Three women who had been missing for about a decade were finally found alive on May 6 in a home near downtown Cleveland. Police arrested three brothers: Ariel Castro, Pedro Castro and Onil Castro. Ariel was arraigned Thursday morning on charges of rape and kidnapping, and a judge has set the bond at $8 million. Authorities said there is no evidence that his two brothers had anything to do with the abductions.
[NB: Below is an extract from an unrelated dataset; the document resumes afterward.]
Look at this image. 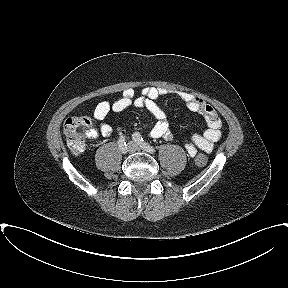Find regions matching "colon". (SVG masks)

While law enforcement officials are still trying to determine how Gina DeJesus, Michelle Knight, and Amanda Berry and her six-year-old daughter stayed hidden for so long, NewsFeed has compiled the newest details that have emerged about their life in captivity—and what we still want to know.
WHAT WE KNOW NOW
1. Victims Endured Physical and Sexual Abuse
Ariel Castro has been arraigned on charges of three counts of rape and four counts of kidnapping, and a city councilman said the women reportedly endured physical and sexual abuse, according to the Associated Press and CNN. Assistant county prosecutor Brian Murphy told the judge in a hearing at Cleveland Municipal Court Thursday morning that Castro used the women “in whatever self-gratifying, self-serving way he saw fit,” the AP reports.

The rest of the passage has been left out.